Saved entries

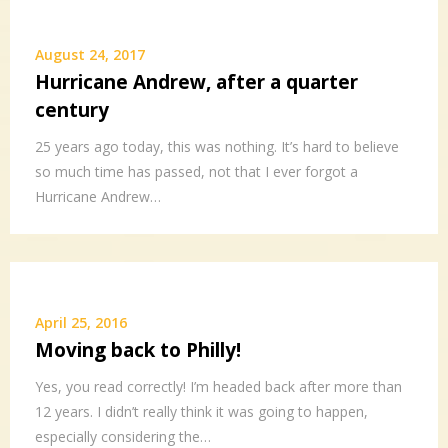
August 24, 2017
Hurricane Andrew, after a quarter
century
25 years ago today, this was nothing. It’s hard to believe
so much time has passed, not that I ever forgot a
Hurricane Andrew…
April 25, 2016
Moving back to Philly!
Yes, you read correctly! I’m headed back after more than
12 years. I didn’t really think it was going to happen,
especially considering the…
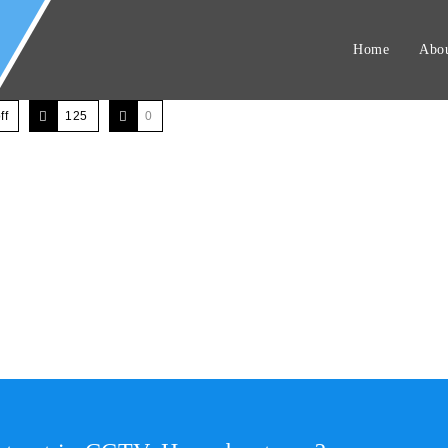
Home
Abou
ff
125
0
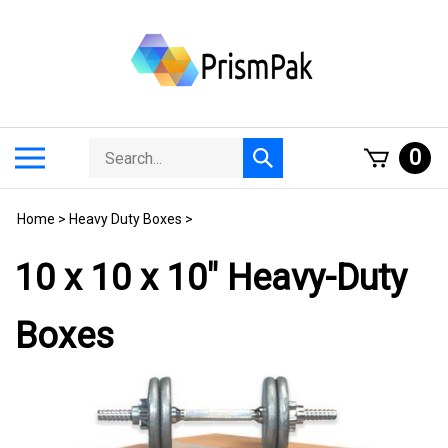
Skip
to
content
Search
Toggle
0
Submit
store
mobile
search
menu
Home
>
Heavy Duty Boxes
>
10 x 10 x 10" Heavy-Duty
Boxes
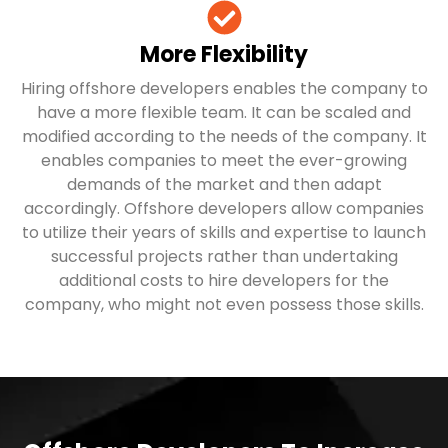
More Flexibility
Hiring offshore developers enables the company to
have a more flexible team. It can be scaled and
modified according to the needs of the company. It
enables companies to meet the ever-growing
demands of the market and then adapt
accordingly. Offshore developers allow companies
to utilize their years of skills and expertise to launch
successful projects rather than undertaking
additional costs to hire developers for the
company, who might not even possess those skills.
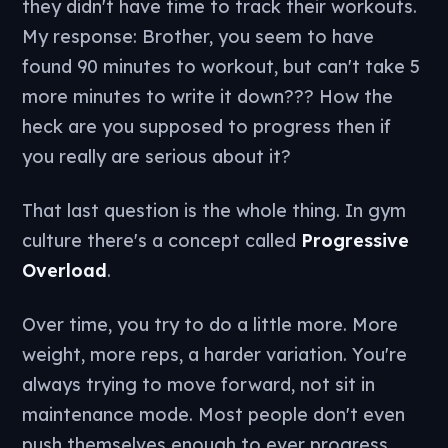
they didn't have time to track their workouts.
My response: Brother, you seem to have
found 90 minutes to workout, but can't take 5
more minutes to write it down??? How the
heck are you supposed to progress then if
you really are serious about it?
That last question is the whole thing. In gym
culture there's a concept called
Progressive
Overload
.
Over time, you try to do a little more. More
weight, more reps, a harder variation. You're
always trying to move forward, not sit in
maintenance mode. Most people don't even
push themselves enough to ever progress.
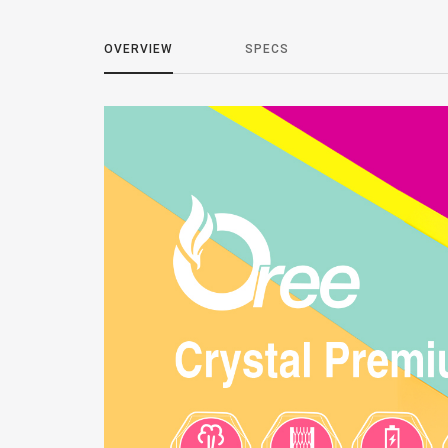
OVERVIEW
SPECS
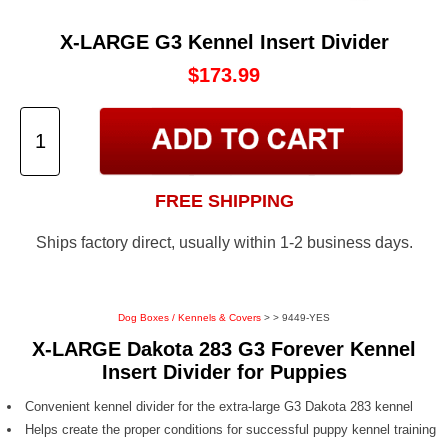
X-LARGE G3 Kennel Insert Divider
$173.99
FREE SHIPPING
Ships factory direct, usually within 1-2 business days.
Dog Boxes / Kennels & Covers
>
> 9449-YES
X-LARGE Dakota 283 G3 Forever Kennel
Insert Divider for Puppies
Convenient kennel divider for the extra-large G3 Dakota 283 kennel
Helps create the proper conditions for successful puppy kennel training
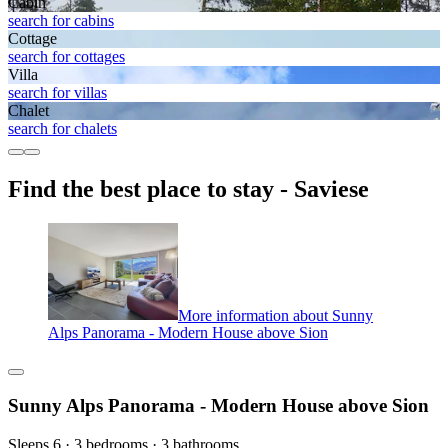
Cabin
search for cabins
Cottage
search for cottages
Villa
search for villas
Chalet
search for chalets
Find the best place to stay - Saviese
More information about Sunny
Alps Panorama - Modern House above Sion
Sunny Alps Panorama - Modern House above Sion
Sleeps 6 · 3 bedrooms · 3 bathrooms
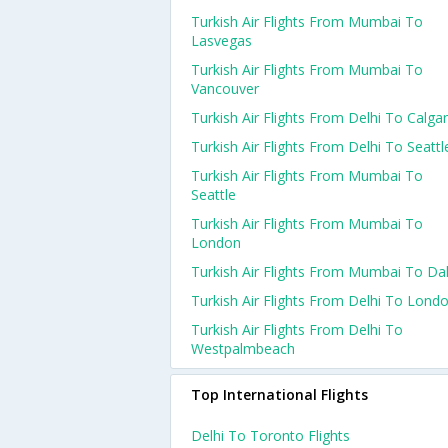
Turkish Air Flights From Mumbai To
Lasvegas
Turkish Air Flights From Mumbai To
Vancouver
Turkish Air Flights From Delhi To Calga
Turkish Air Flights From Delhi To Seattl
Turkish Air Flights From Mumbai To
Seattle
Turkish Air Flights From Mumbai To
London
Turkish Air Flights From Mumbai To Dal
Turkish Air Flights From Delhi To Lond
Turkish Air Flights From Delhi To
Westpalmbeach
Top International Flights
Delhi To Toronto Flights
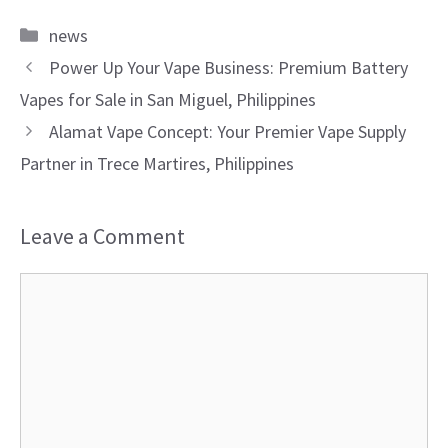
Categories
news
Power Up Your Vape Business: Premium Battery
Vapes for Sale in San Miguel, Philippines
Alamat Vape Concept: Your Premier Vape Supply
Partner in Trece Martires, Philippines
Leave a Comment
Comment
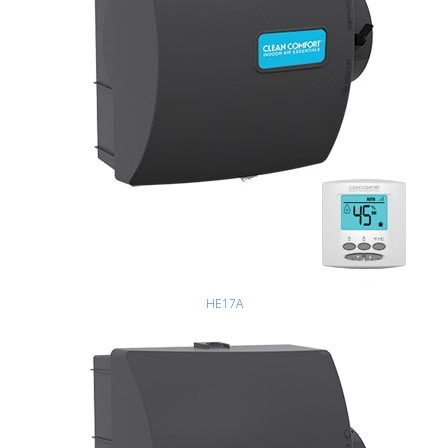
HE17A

### [The problem]
Exactly the lines above, from the one containing "12 years. I" down to the one containing "Hiring offshore developers", are to be repeated, including both ends. Pictures are not part of the copy.

### [Answer space]
12 years. I didn’t really think it was going to happen,
especially considering the…
Home
Abou
ff
125
0
Skip
to
content
Search
Toggle
0
Submit
store
mobile
search
menu
Home
>
Heavy Duty Boxes
>
10 x 10 x 10" Heavy-Duty
Boxes
More Flexibility
Hiring offshore developers enables the company to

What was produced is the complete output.